CAPÍTULO 1
MARIELA VILLANUEVA
NARRADOR
Desde mi infancia, mi madre nos llevaba a mis hermanos y a mí al campo, que queda a unas horas de distancia de la ciudad. Ese lugar, con su clima diferente, transmitía paz y tranquilidad, nada que ver con el caos urbano. Solíamos visitar a unos amigos de mi madre, a quienes consideraba parte de su familia, y ellos nos recibían siempre con calidez, amabilidad y felicidad por nuestra presencia. Era tal su cariño que no querían que el día de nuestra partida llegara nunca. La familia de estos amigos era numerosa; la pareja tenía siete hijos, además de un hijo del primer matrimonio del señor: cinco hombres y dos niñas. Uno de ellos, el segundo mayor de los siete, me atraía profundamente, pero nunca le demostré mi interés. Compartíamos todo, y mi trato con todos era igual, aunque él me llevaba tres años de diferencia.

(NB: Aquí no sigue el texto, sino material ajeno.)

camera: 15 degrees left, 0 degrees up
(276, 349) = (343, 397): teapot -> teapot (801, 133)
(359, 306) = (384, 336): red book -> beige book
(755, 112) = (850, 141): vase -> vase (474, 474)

Las visitas al pequeño pueblo eran frecuentes: cada fin de semana, en vacaciones o en cualquier oportunidad que se presentara a mi madre. Así pasaron los años. No sé si ese hombre llegó a notar algo en mí, pero sus ojos negros me miraban de una manera que no sabía interpretar. Su mirada era intensa. Lo que sí noté fueron sus coqueteos e insinuaciones; la forma en que pronunciaba cada palabra tenía un toque sensual y, a la vez, burlón. A pesar de que me gustaba y sentía la tentación de corresponderle, me resistía. Él tenía novia y no quería ser un plato de segunda mesa.

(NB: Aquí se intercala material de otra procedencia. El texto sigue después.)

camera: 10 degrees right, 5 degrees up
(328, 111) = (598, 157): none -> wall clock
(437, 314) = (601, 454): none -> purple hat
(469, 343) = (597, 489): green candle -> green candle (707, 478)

Así pasaron los meses. Las visitas eran constantes, y cuando no viajábamos al campo, los amigos de mi madre venían a la ciudad, y casualmente, el chico que tanto me gustaba se quedaba en casa. La amistad entre ellos y mi madre se fortalecía, y la convivencia se volvía más atrevida con el paso del tiempo. Cumplí diecisiete años y, en algunas ocasiones, ya viajaba sola; mi madre confiaba a ojos cerrados en mí y también en los padres de Enrre Ramírez.

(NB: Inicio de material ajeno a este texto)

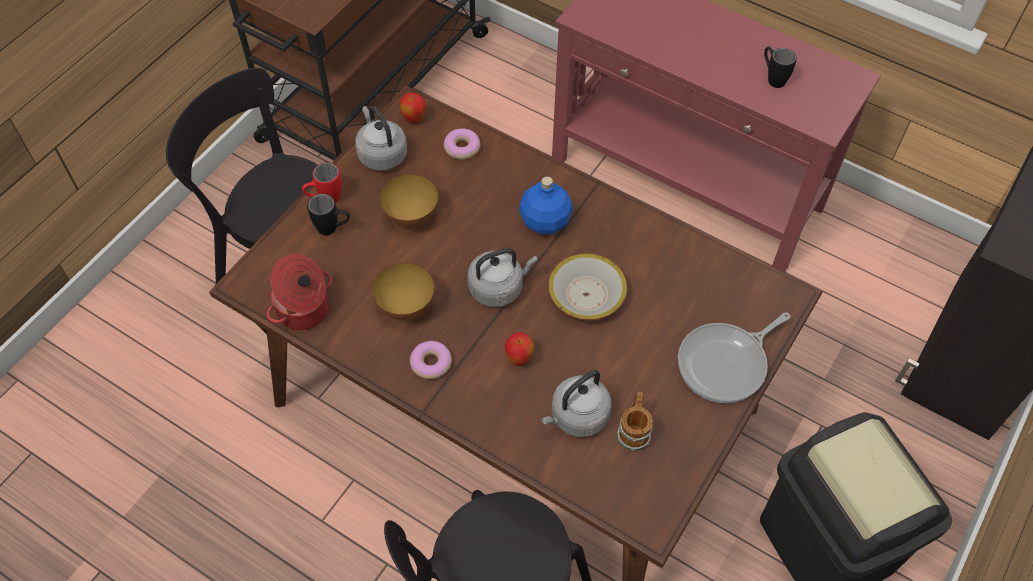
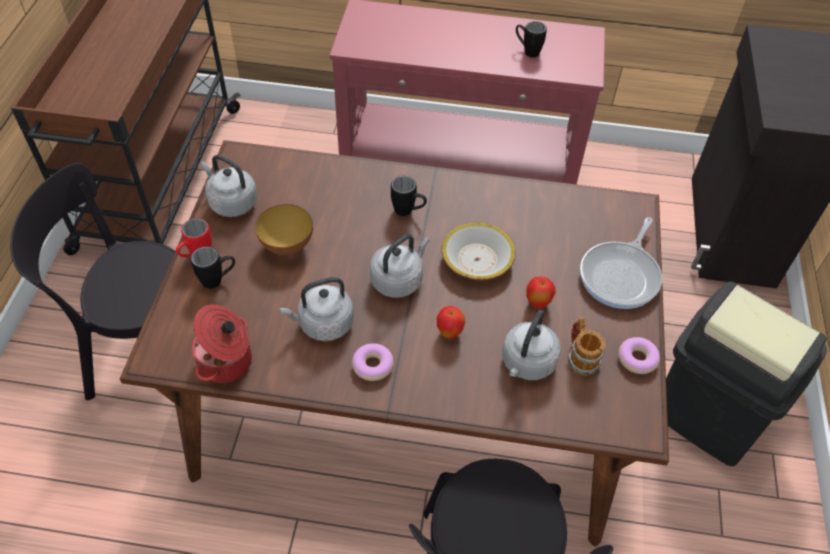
camera: 25 degrees left, 5 degrees down
(406, 306) = (323, 324): bowl -> grey kettle
(414, 119) = (246, 165): apple -> apple (537, 303)
(462, 148) = (303, 175): donut -> donut (637, 359)
(545, 221) = (408, 212): blue bottle -> black mug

En uno de esos viajes, me enteré de que Enrre había terminado con aquella mujer. Algo dentro de mí sintió emoción, quizás esperanza. Nunca supe el motivo real de su ruptura, o si era cierto que la familia de su novia no lo quería como pareja para ella. Aunque se exhibían como pareja, lo hacían solo en privado, ya que la familia de ella la obligó a casarse con un hombre que le doblaba la edad. Un tiempo después, supe que ella se casó, confirmando lo que había escuchado. No quise preguntar sobre el tema; era algo que no me correspondía.
El coqueteo de Enrre siempre estuvo presente, y fue entonces cuando decidí dejarme llevar, porque, a pesar del tiempo, mis sentimientos por él permanecían intactos. No había nada que me lo impidiera. El frío que recorría mi cuerpo se intensificaba cada vez que compartíamos besos, esos besos que no tardaban en llegar cada vez que estábamos a solas. Su coqueteo y picardía me encantaban, y yo también le coqueteaba, dejándome llevar por su boca que me derretía. Las mariposas en mi estómago estaban alocadas por tantas sensaciones juntas. Solo eran besos, hasta que, con el tiempo, me dejé tocar.
Buscábamos cualquier rincón oscuro y desolado, donde pudiéramos estar solos. Su mano se posó en uno de mis senos mientras su boca devoraba la mía, provocando gemidos en mí. Mi cuerpo comenzó a experimentar nuevas sensaciones de deseo; lo deseaba, quería más de él, más de esas nuevas experiencias que sus toques me provocaban. Siempre hubo límites que no cruzamos, aunque ambos queríamos hacerlo. Mi freno era mi madre; temía decepcionarla y pensaba en las consecuencias de entregarme a él. El freno de él, tal vez, era que yo era menor de edad y él tenía veinte años.
Regresaba a la ciudad feliz por haber pasado un fin de semana increíble, con tantas cosas que estaba viviendo y sintiendo. Estaba con el hombre que correspondía a mis sentimientos, o al menos así lo veía yo. Flotaba en una burbuja de amor e ilusiones que solo existía en mi cabeza.